William Fitzsimmons is set to release his new album ‘Gold in the Shadow’ on 21st March. Many listeners will already be familiar with his quite voice that we first featured in 2008 with his album Sparrow and the Crow. The signs on the horizon such as a flying visit to the UK for the hmv Next Big Thing festival seem to indicate a bigger UK awareness of this FRUK favourite. This album sees a confrontation with personal demons, past mistakes and the spectre of mental illness. The healing process reflects a brighter album than anything he has done before.
William Fitzsimmons previous albums were delicate and often agonising reflections on his life. Gold in the Shadow is very much the light at the end of the tunnel and whatever ghosts were haunting him this album is very much about the healing and the ability to see a brighter side…or the gold in the shadow.

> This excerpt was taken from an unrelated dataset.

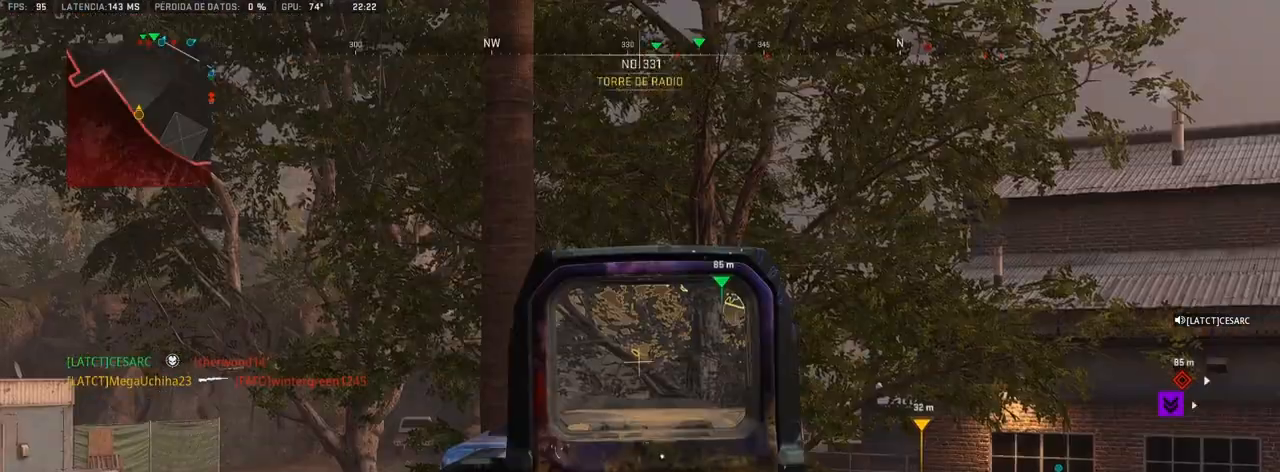
{"buttons": ["L1", "L3"], "left_stick": "center", "right_stick": "center", "events": [[133, "L3", "down"]]}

I had reached the point where I was either going to yield to my sicknesses or engage them headlong. In either case, I could no longer continue the way I was.
Fitzsimmons describes the songs on ‘Gold In The Shadow’ as
a real and long-coming confrontation with personal demons, past mistakes and the spectre of mental illness which has hovered over me for the great majority of my life.
Fitzsimmons past songs were woven in a fascinating and often sad past. An unorthodox upbringing and his family’s disintegration in his youth left a mark on him. When I first heard William play, that fragility was so clear and open it was frightening. Music has been a therapy that he has been turning to since he was child.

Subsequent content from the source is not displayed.